Palavras chaves: mestiçagem; sincretismo; teoria etnográfica; cosmopolítica; afro-indígena

Page 2: A Relação Afroindígena Antro Simétrica

Zonas de contato afroindígena na Amazônia: Interfaces História & Antropologia Coordenadores: Agenor Sarraf Pacheco (UFPA-PA)

Gerson Rodrigues de Albuquerque (UFAC-AC)

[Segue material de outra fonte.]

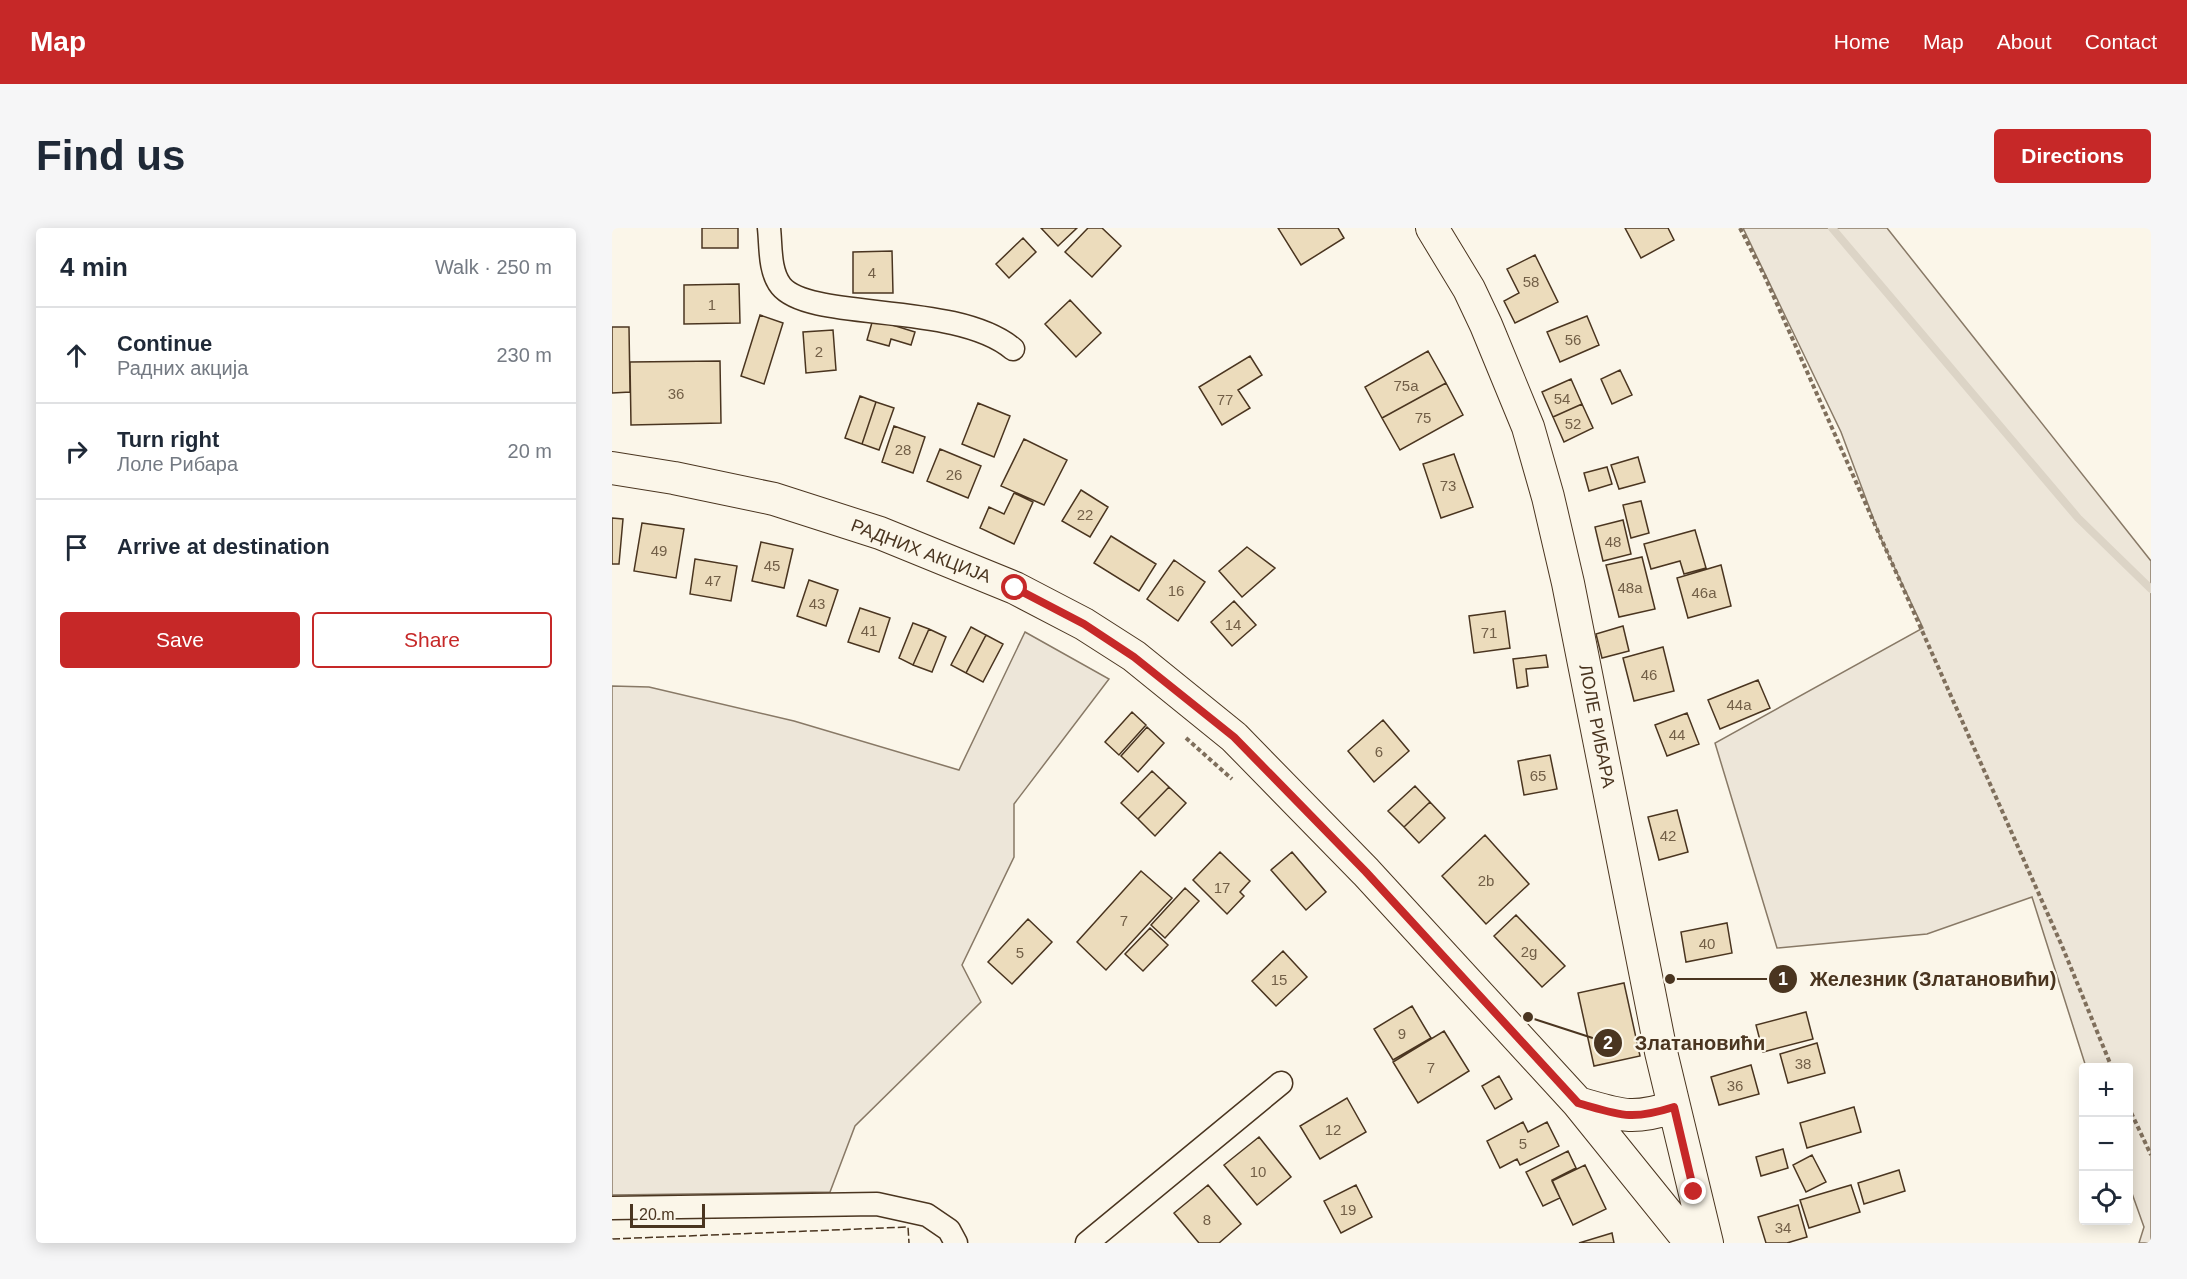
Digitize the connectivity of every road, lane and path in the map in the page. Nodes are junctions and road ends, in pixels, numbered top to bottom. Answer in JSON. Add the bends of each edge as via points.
{"nodes":[{"id":1,"x":770,"y":228,"type":"edge"},
{"id":2,"x":1432,"y":228,"type":"edge"},
{"id":3,"x":1740,"y":228,"type":"edge"},
{"id":4,"x":1013,"y":350,"type":"dead end"},
{"id":5,"x":612,"y":468,"type":"edge"},
{"id":6,"x":1179,"y":732,"type":"dead end"},
{"id":7,"x":1241,"y":788,"type":"dead end"},
{"id":8,"x":2110,"y":1063,"type":"edge"},
{"id":9,"x":1281,"y":1083,"type":"dead end"},
{"id":10,"x":1578,"y":1103,"type":"junction"},
{"id":11,"x":1674,"y":1107,"type":"junction"},
{"id":12,"x":2133,"y":1117,"type":"edge"},
{"id":13,"x":2151,"y":1155,"type":"edge"},
{"id":14,"x":612,"y":1208,"type":"edge"},
{"id":15,"x":956,"y":1243,"type":"edge"},
{"id":16,"x":1087,"y":1243,"type":"edge"},
{"id":17,"x":1691,"y":1243,"type":"edge"},
{"id":18,"x":1707,"y":1243,"type":"edge"}],
"edges":[{"from":1,"to":4,"type":"street","via":[[776,277],[795,298],[952,322],[989,335]]},
{"from":2,"to":11,"type":"main road","name":"ЛОЛЕ РИБАРА","via":[[1486,325],[1528,427],[1548,497]]},
{"from":3,"to":8,"type":"path","via":[[2062,946]]},
{"from":5,"to":10,"type":"main road","name":"РАДНИХ АКЦИЈА","via":[[774,499],[869,530],[1015,588],[1104,637],[1234,737],[1366,872]]},
{"from":6,"to":7,"type":"path"},
{"from":9,"to":16,"type":"street"},
{"from":10,"to":11,"type":"main road","via":[[1626,1116],[1646,1116]]},
{"from":10,"to":17,"type":"main road","name":"РАДНИХ АКЦИЈА"},
{"from":11,"to":18,"type":"main road","name":"ЛОЛЕ РИБАРА"},
{"from":12,"to":13,"type":"path"},
{"from":14,"to":15,"type":"street","via":[[877,1204],[910,1209],[938,1220]]}]}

Jerônimo da Silva e Silva (UNAMA-PA)

RESUMO:

O processo de ocupação do território Amazônico, a partir do século XVII, gestou diferentes encontros, confrontos e trocas culturais entre nativos, colonizadores e diaspóricos. Nas movimentações produzidas, índios e negros ao tornarem-se a mão de obra mais utilizada em fortificações, roças, pesqueiros, fazendas e outros ambientes de trabalho e moradia, conseguiram inventar imprevisíveis zonas de contato. Sem negar a presença do colonizador, mas recriando saberes da dominação à luz de suas cosmovisões, indígenas a africanos construíram modos de vida, estéticas e performances afroindígenas, os quais visibilizam-se não apenas na cor da pele, falares, dançares, hábitos alimentares, mas também no devir de experiências em fronteiras, seus acoplamentos e ligaduras enquanto efeitos criativos de afetos que se manifestam em distintos corpos, sentimentos e referências cosmológicas. Contígua a essas investidas interpretativas, o GT interessa-se por pesquisas que busquem descortinar trocas, vivências e produções de culturas africanas e indígenas em mesclas nas escritas históricas e antropológicas da Amazônia. Nesse exercício, valoriza etnografias interessadas em apreender especificidades e intersecções entre o campo da Antropologia Afro-brasileira e da etnologia indígena, apreendendo práticas religiosas, literárias, artísticas, comunicacionais, educacionais, políticas, bem como formas e sentidos de viver em cidades, florestas, rios, beiras de estradas, povoados, aldeias e outros ambientes onde a experiência humana e não-humana manifesta-se, afeta-se, mistura-se, revelando patrimônios, identidades, culturas, modos de ser afroindígena.